▸ GIVEN ENTRIES:
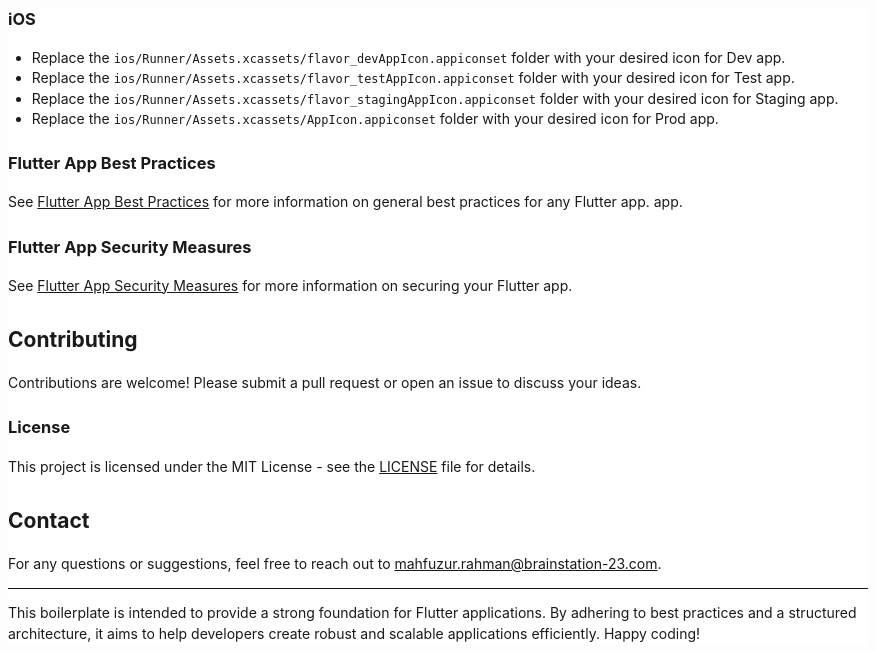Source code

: ### iOS

- Replace the `ios/Runner/Assets.xcassets/flavor_devAppIcon.appiconset` folder with your desired
  icon for Dev app.
- Replace the `ios/Runner/Assets.xcassets/flavor_testAppIcon.appiconset` folder with your desired
  icon for Test app.
- Replace the `ios/Runner/Assets.xcassets/flavor_stagingAppIcon.appiconset` folder with your desired
  icon for Staging app.
- Replace the `ios/Runner/Assets.xcassets/AppIcon.appiconset` folder with your desired icon for Prod
  app.

### Flutter App Best Practices

See [Flutter App Best Practices](doc/best_practices.md) for more information on general best
practices for any Flutter app.
app.

### Flutter App Security Measures

See [Flutter App Security Measures](doc/security.md) for more information on securing your Flutter
app.

## Contributing

Contributions are welcome! Please submit a pull request or open an issue to discuss your ideas.

### License

This project is licensed under the MIT License - see the [LICENSE](LICENSE) file for details.

## Contact

For any questions or suggestions, feel free to reach out
to [mahfuzur.rahman@brainstation-23.com](mailto:mahfuzur.rahman@brainstation-23.com).

---

This boilerplate is intended to provide a strong foundation for Flutter applications. By adhering to
best practices and a structured architecture, it aims to help developers create robust and scalable
applications efficiently. Happy coding!
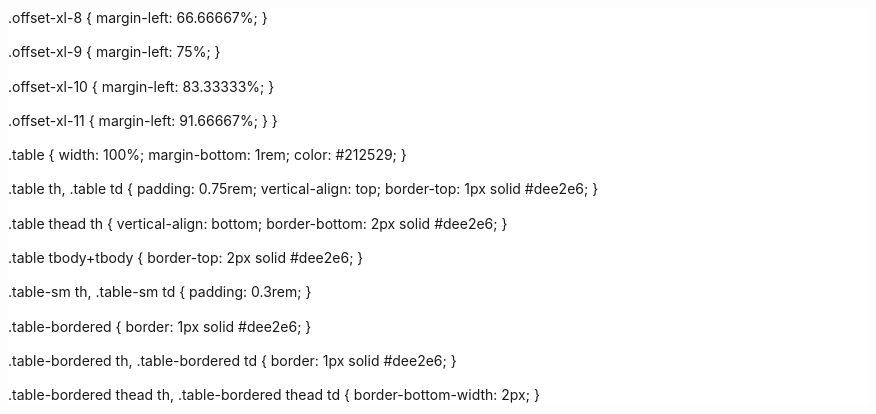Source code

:   .offset-xl-8 {
    margin-left: 66.66667%;
  }

  .offset-xl-9 {
    margin-left: 75%;
  }

  .offset-xl-10 {
    margin-left: 83.33333%;
  }

  .offset-xl-11 {
    margin-left: 91.66667%;
  }
}

.table {
  width: 100%;
  margin-bottom: 1rem;
  color: #212529;
}

.table th,
.table td {
  padding: 0.75rem;
  vertical-align: top;
  border-top: 1px solid #dee2e6;
}

.table thead th {
  vertical-align: bottom;
  border-bottom: 2px solid #dee2e6;
}

.table tbody+tbody {
  border-top: 2px solid #dee2e6;
}

.table-sm th,
.table-sm td {
  padding: 0.3rem;
}

.table-bordered {
  border: 1px solid #dee2e6;
}

.table-bordered th,
.table-bordered td {
  border: 1px solid #dee2e6;
}

.table-bordered thead th,
.table-bordered thead td {
  border-bottom-width: 2px;
}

▸ TASK INSTRUCTIONS:
Find every line in the material above that contains the word "more", and copy each of those lines.

▸ TASK OUTPUT:
See [Flutter App Best Practices](doc/best_practices.md) for more information on general best
See [Flutter App Security Measures](doc/security.md) for more information on securing your Flutter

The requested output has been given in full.